Work task | Read the records below and copy each line that contains "ViewModelProtocol".

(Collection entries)
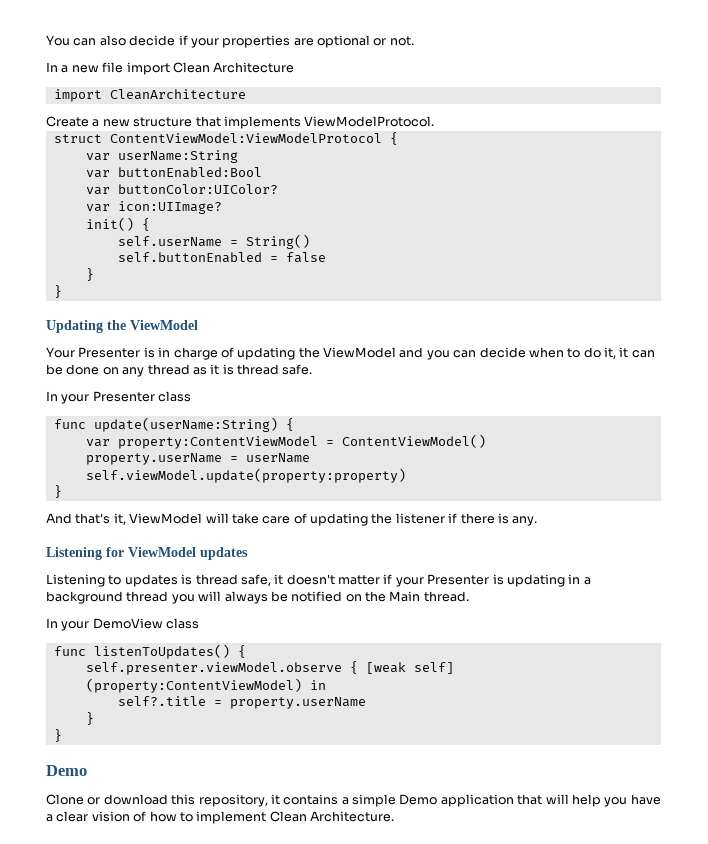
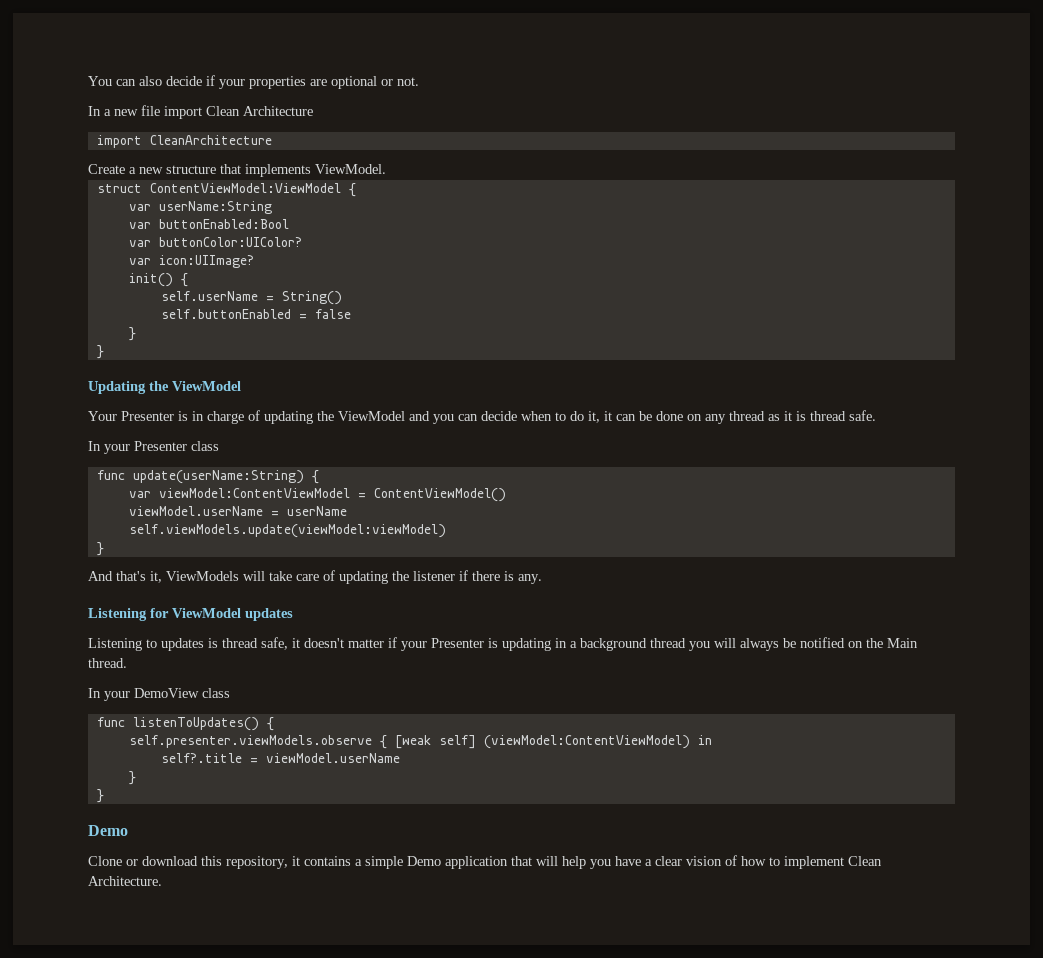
[304,116,435,127] ViewModelProtocol. -> [315,164,386,174] ViewModel.
[109,133,382,143] ContentViewModel:ViewModelProtocol -> [149,183,341,193] ContentViewModel:ViewModel
[117,436,318,449] property:ContentViewModel -> [158,488,350,498] viewModel:ContentViewModel
[85,453,222,465] property.userName -> [128,506,263,516] viewModel.userName
[85,468,406,483] self.viewModel.update(property:property) -> [128,524,446,538] self.viewModels.update(viewModel:viewModel)
[129,513,203,524] ViewModel -> [166,571,239,581] ViewModels
[85,662,342,675] self.presenter.viewModel.observe -> [128,735,372,748] self.presenter.viewModels.observe
[85,678,302,693] (property:ContentViewModel) -> [483,735,690,749] (viewModel:ContentViewModel)
[229,697,366,709] property.userName -> [265,753,400,763] viewModel.userName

Answer to this task |
[304,116,435,127] ViewModelProtocol. -> [315,164,386,174] ViewModel.
[109,133,382,143] ContentViewModel:ViewModelProtocol -> [149,183,341,193] ContentViewModel:ViewModel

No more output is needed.